Whether immigrants like Riklis and Bluhdorn, self-made natives like Ling and Eugene Klein, or Harvard Business School products like Roy Ash and Charles (Tex) Thornton, the conglomerators were all uninhibited free enterprisers, anti-organization men, throwbacks to the nineteenth-century age of individualism in American business. The great paradox of the conglomerate era is that it brought back such rampant individualism at the very moment when the received wisdom held that government regulation, suburban living, and the rise of the computer had bred the pawky eccentricity out of American business and turned it into a vast impersonal machine to which a man learned to abase himself, or else failed.
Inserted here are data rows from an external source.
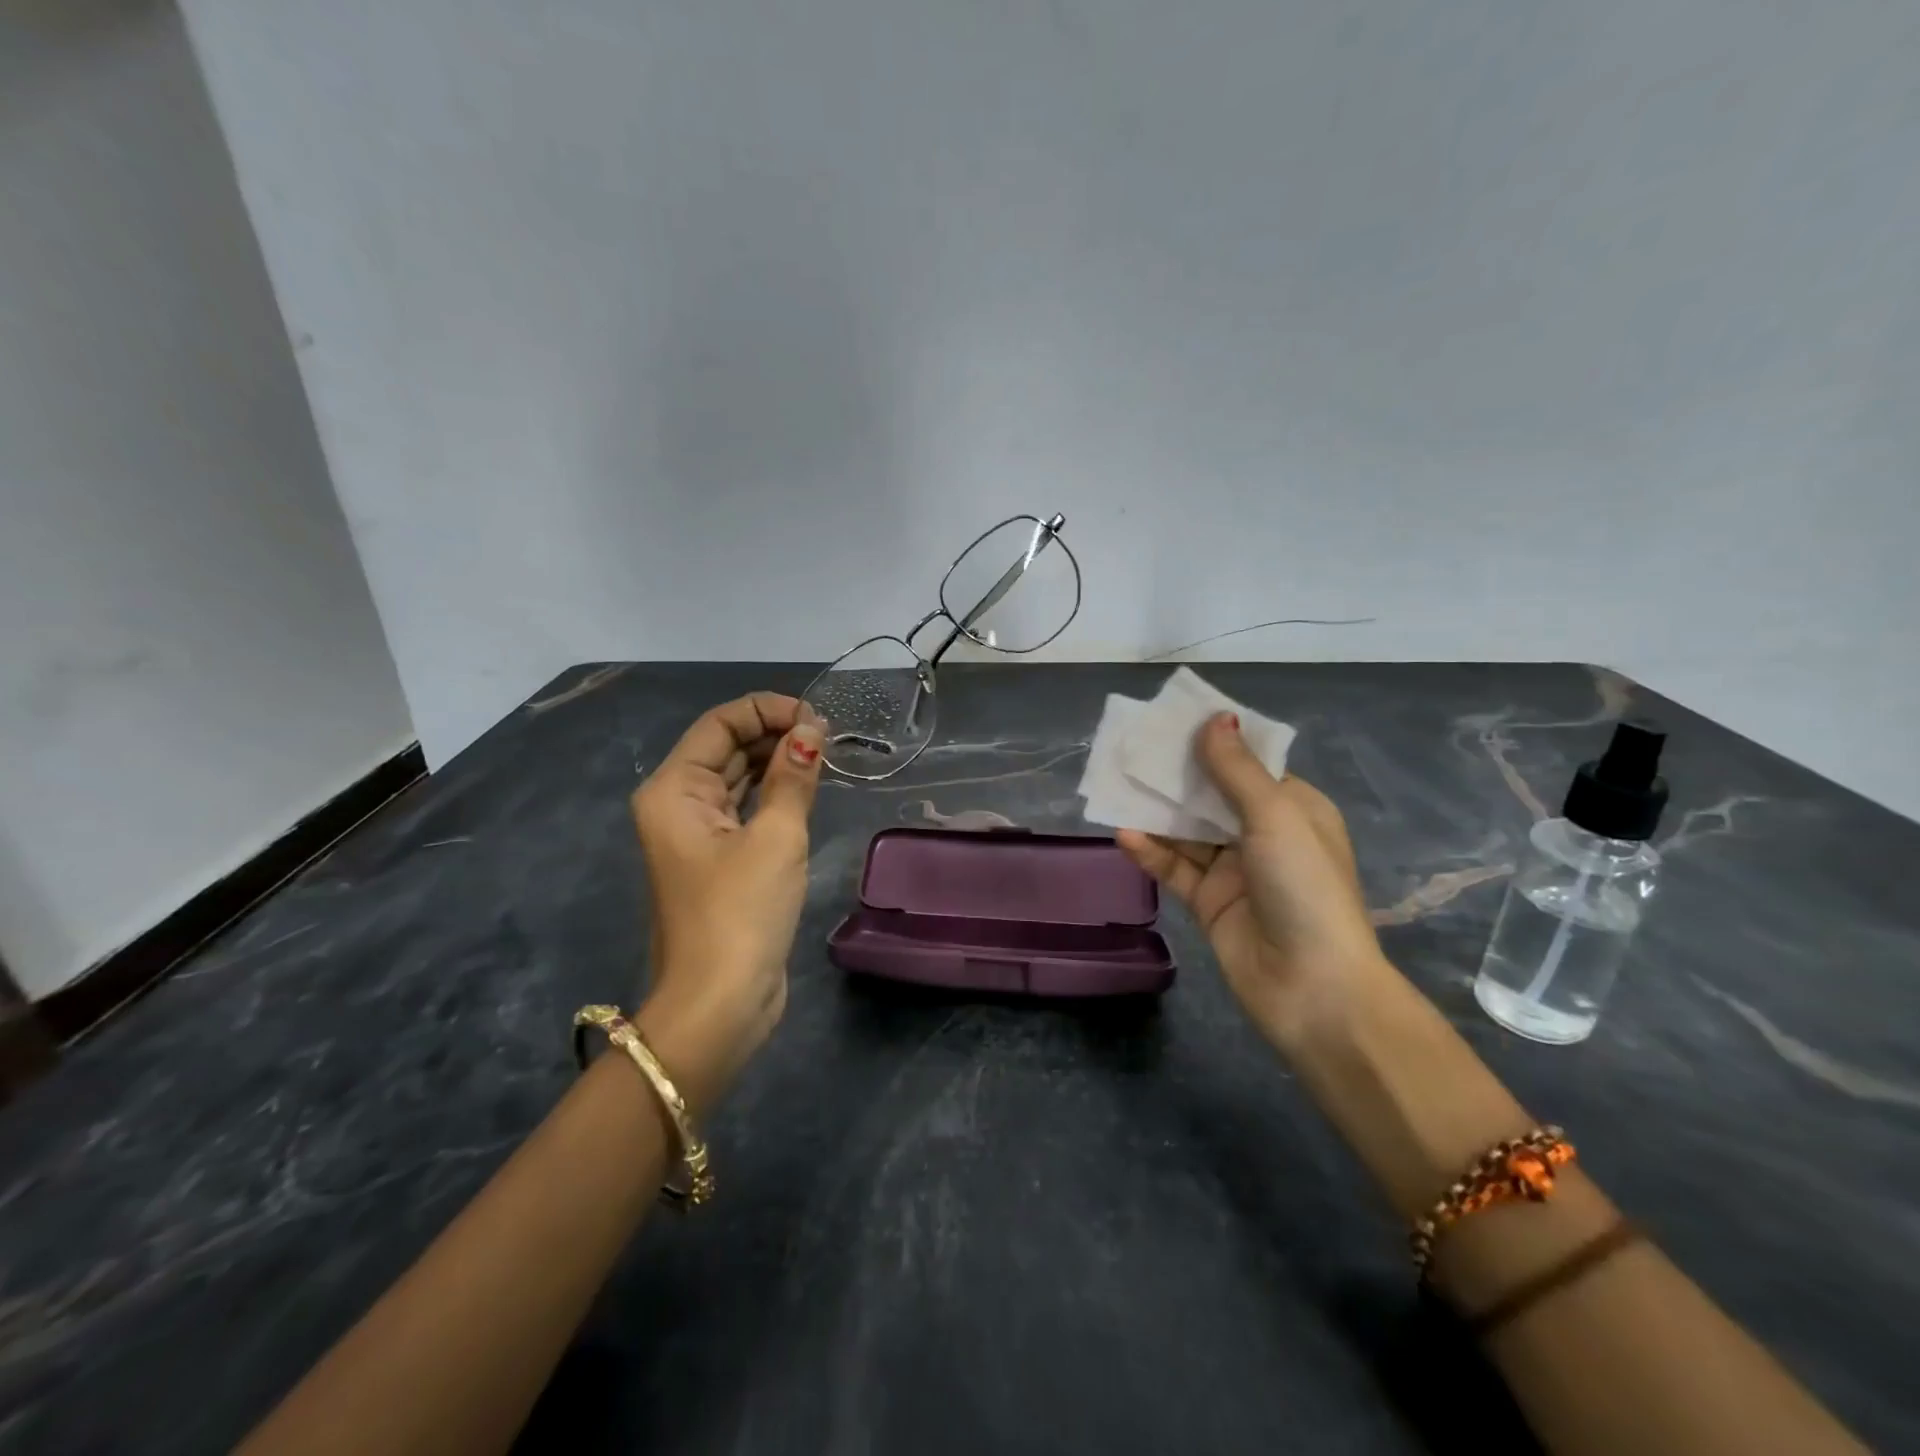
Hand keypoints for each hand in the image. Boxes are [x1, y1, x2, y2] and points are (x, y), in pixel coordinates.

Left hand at [629, 693, 824, 1104]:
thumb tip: (811, 730)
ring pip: (739, 779)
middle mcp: (678, 804)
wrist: (720, 1003)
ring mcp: (697, 834)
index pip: (720, 724)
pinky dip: (776, 795)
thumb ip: (793, 776)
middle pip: (727, 748)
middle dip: (776, 734)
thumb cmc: (741, 912)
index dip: (768, 711)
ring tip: (827, 755)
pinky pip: (747, 810)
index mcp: (675, 789)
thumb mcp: (775, 836)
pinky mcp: (719, 860)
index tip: (818, 719)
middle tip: (831, 737)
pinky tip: (809, 789)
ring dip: (778, 763)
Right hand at [1117, 713, 1385, 1050]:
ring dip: (1156, 812)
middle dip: (1175, 774)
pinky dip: (1150, 852)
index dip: (1213, 741)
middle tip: (1131, 749)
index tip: (1171, 719)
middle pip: (1211, 795)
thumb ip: (1236, 770)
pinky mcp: (1208, 902)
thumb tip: (1214, 717)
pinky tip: (1123, 835)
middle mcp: (1263, 835)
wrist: (1312, 988)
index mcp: (1293, 809)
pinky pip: (1174, 868)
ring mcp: (1233, 870)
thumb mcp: (1275, 817)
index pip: (1248, 765)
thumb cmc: (1304, 888)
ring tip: (1116, 785)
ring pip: (1187, 831)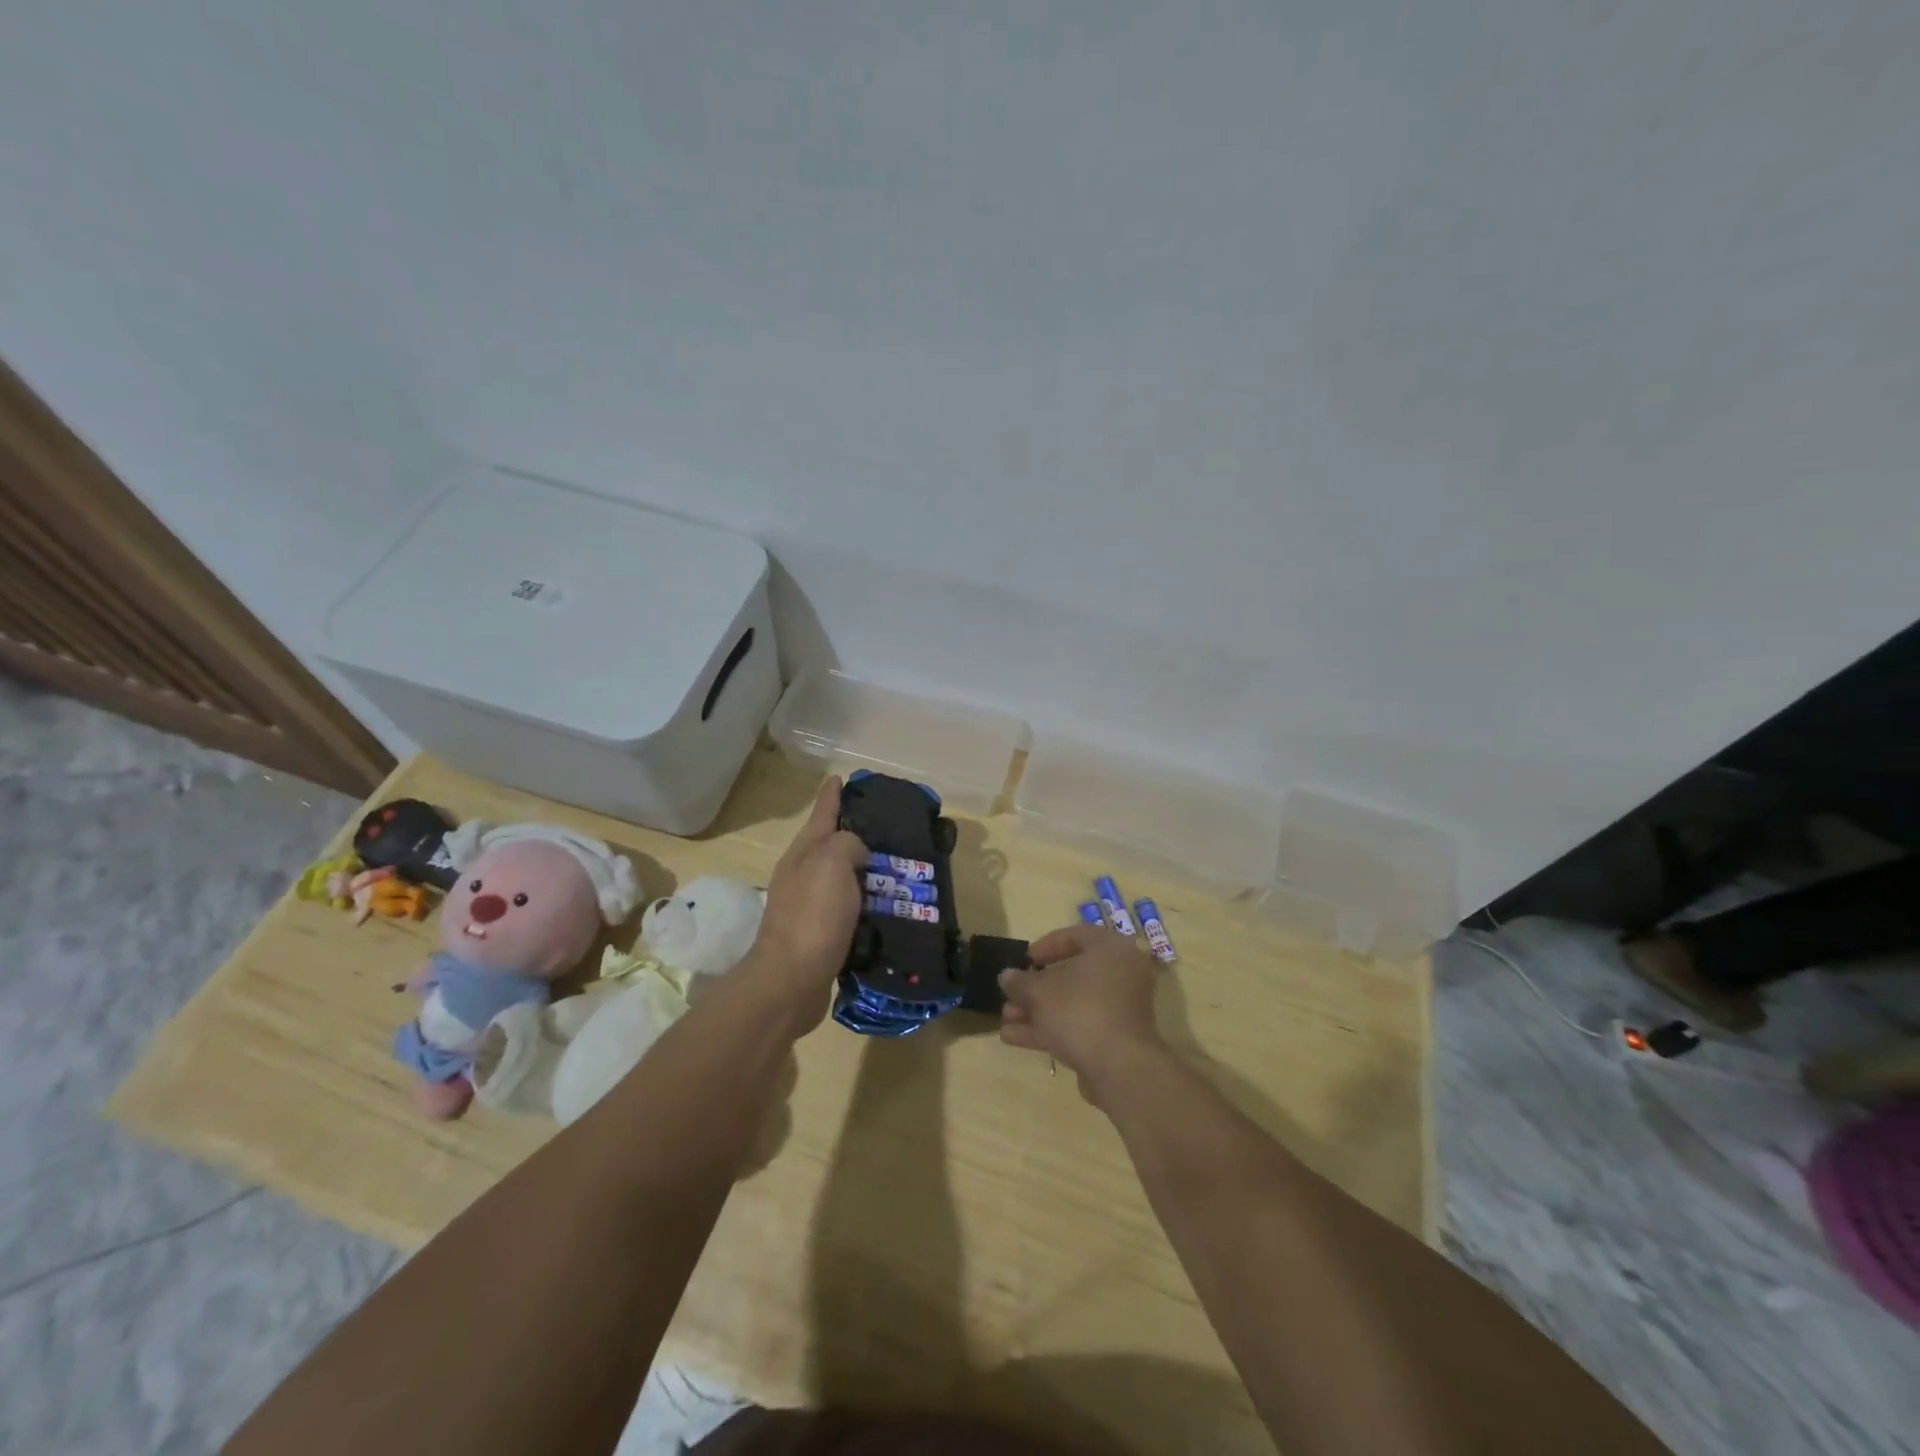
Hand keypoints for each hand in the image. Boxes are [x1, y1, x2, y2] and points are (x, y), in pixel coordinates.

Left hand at [744, 777, 867, 1031]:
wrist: (791, 982)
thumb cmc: (812, 916)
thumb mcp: (831, 863)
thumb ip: (846, 843)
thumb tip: (856, 852)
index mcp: (803, 854)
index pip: (821, 813)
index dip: (832, 795)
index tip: (842, 778)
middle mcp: (803, 876)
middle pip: (832, 845)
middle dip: (857, 834)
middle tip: (892, 829)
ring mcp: (810, 907)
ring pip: (844, 879)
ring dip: (867, 873)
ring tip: (899, 870)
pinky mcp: (822, 936)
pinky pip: (850, 910)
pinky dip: (868, 905)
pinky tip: (889, 909)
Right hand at [998, 924, 1165, 1095]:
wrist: (1119, 1069)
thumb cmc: (1080, 1011)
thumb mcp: (1039, 992)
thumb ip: (1020, 981)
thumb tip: (1007, 976)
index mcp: (1111, 949)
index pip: (1075, 936)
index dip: (1044, 946)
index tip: (1024, 961)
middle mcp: (1121, 974)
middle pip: (1071, 975)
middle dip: (1035, 988)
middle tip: (1010, 995)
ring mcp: (1120, 1009)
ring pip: (1072, 1003)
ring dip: (1037, 1011)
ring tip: (1005, 1020)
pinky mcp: (1115, 1038)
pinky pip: (1079, 1025)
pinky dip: (1050, 1029)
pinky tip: (1014, 1037)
Like the old trusts that Theodore Roosevelt set out to bust, the conglomerates were essentially one-man or two-man companies. Like the robber barons, the conglomerators tended to collect art and otherwise flaunt their wealth (in contrast to the organization men of the previous decade, whose goal was not to excel or exceed but to
fit in). James Ling's Dallas palazzo was far from the only conglomerator's marble showplace. Klein, a onetime used-car salesman who built the great West Coast conglomerate, National General Corporation, bought an old Beverly Hills mansion, spent a million and a half decking it out with Picassos, Modiglianis, and choice European antiques (a Marie Antoinette foot bath, two Lord Nelson mirrors, a desk set once owned by a czarina of Russia), and rode around in a $3-million corporate jet and a Rolls-Royce formerly owned by Queen Elizabeth II. Some were not afraid of appearing to be comically self-serving; the
Wall Street Journal
reported that at the height of the era the head of a middle-sized firm with conglomerate aspirations called a broker and asked him to find for acquisition “some kind of company that would be located in Florida,” since he liked the climate and wanted an excuse to spend time there. In naming their enterprises, as in decorating their houses, the conglomerators showed a penchant for instant grandeur usually at the risk of bombast (Rapid-American, National General), but sometimes the names went in another direction, and suggested down-home folksiness, which investors also seemed to love. There was Minnie Pearl's Chicken System, Inc., later more austerely called Performance Systems; its stock rose wildly under the first name and dropped disastrously under the second. Sometimes it seemed as if the company namers deliberately injected just a hint of comic larceny, calculating, perhaps correctly, that the investing public and the money managers had a taste for such things. There was, for example, the Slick Corporation—named for its founder, it is true, but straight out of a W.C. Fields movie all the same. And there was “Automatic” Sprinkler Corporation. Its officers explained that the quotation marks were intended to distinguish its particular automatic sprinklers from everyone else's; but to the layman the name seemed to imply, in an almost masochistically self-deprecating way, that the company's sprinklers were not really automatic but were only alleged to be. Whatever is in a name, the suggestion did not deter the stock market from bidding the company's stock in 1967 up to more than fifty times earnings.